Other airlines rely heavily on technology to allow passengers to self-serve by providing FAQ information or allowing passengers to rebook cancelled flights online.
Self-service options are a key component of a support offering, allowing the bulk of passengers to quickly and easily manage their needs. But for more complex scenarios a live support agent, either via phone or a synchronous messaging interface, makes the difference between frustration and satisfaction for those passengers who need additional support.
At the same time, forcing all passengers to live support channels can destroy customer satisfaction, especially when the system is strained. The recently privatised Air India pushes all passengers directly to the phone lines for all customer support queries. This dramatically increases strain on the call centres, particularly when cancellations occur en masse around changing health requirements or other major events.

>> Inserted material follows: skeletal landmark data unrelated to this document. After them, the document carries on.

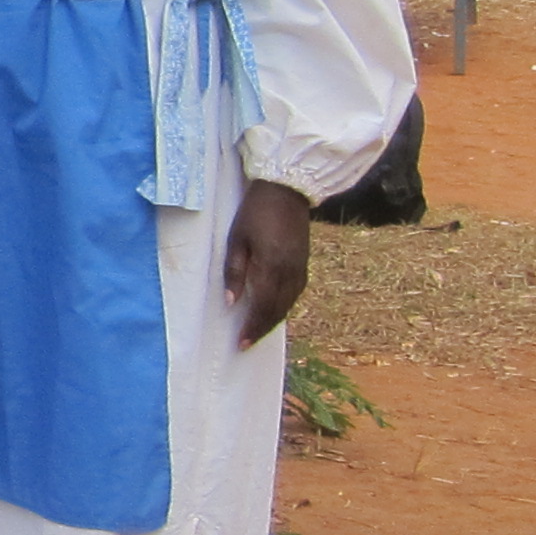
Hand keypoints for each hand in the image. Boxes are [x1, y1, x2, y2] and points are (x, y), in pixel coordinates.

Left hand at [224, 178, 311, 345]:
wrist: (286, 190)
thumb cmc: (254, 212)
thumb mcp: (236, 239)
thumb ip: (235, 272)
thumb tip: (231, 302)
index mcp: (272, 267)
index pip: (262, 307)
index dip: (252, 327)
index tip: (241, 343)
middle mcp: (290, 272)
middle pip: (278, 310)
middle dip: (262, 328)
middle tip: (247, 343)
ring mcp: (301, 267)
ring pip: (289, 303)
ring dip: (274, 320)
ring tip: (258, 331)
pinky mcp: (304, 262)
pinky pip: (296, 292)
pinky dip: (285, 306)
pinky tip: (275, 310)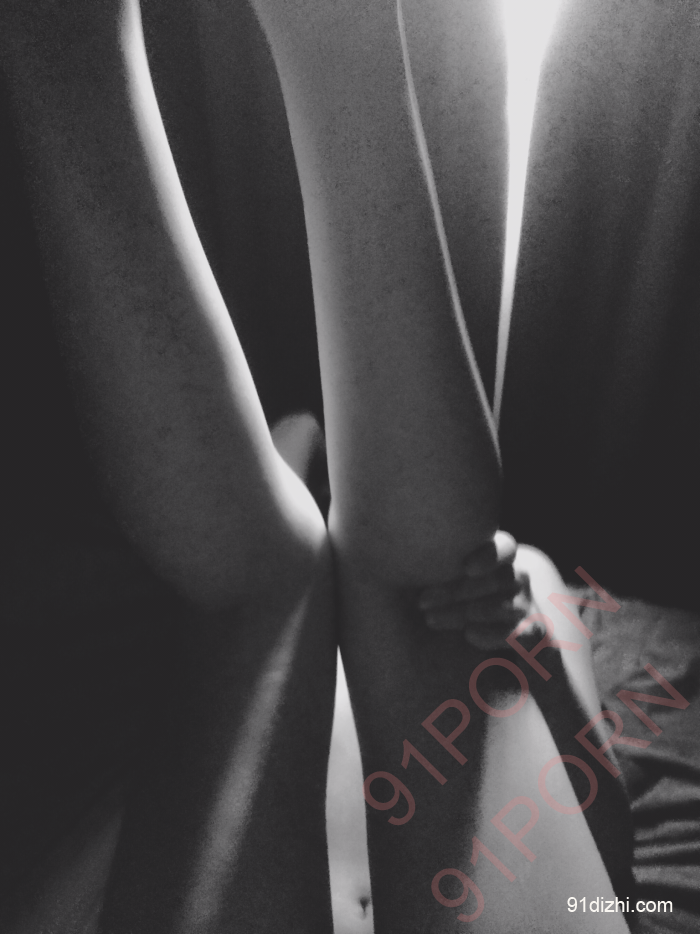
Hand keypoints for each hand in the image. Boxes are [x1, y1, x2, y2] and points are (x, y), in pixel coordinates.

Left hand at [418, 531, 531, 649]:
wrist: (493, 645)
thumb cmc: (450, 602)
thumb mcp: (441, 583)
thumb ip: (432, 570)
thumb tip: (400, 561)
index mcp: (499, 559)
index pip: (505, 547)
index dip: (489, 555)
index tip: (466, 568)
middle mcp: (517, 578)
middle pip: (497, 578)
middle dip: (456, 591)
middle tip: (422, 602)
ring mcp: (526, 606)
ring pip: (506, 605)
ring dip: (467, 612)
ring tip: (432, 619)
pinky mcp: (533, 635)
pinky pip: (525, 634)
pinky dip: (496, 634)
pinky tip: (470, 634)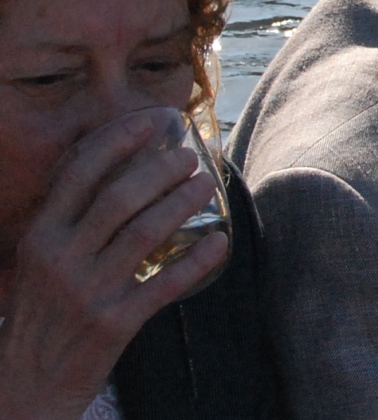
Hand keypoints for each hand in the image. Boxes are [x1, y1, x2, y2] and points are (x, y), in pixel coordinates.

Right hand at [0, 110, 227, 419]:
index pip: (78, 177)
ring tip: (205, 186)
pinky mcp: (114, 323)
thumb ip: (70, 226)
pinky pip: (164, 284)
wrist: (26, 384)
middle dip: (160, 171)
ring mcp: (88, 292)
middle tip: (190, 158)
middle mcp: (61, 260)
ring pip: (144, 234)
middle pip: (118, 198)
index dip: (116, 144)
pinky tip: (219, 243)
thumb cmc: (41, 315)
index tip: (150, 125)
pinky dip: (196, 261)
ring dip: (181, 204)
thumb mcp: (41, 264)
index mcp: (41, 238)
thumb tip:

Our data shows a lower score related to customer support contact for Air India than Qatar Airways, and a significantly higher share of conversations about that experience. This will have a knock-on effect on future sales.
The resilience of a customer support organisation is vital for any airline operating in today’s market. Be it post-pandemic staff shortages, severe weather events, or military conflicts, widespread cancellation of flights is something airlines will inevitably continue to face. Any passenger who experiences a cancellation will instantly try to mitigate the risk to their trip. Airlines must have the technology and strategy in place to deal with the associated uptick in passenger contacts to protect the resilience of their customer support function and keep the conversations online focused on the positive messages that drive sales.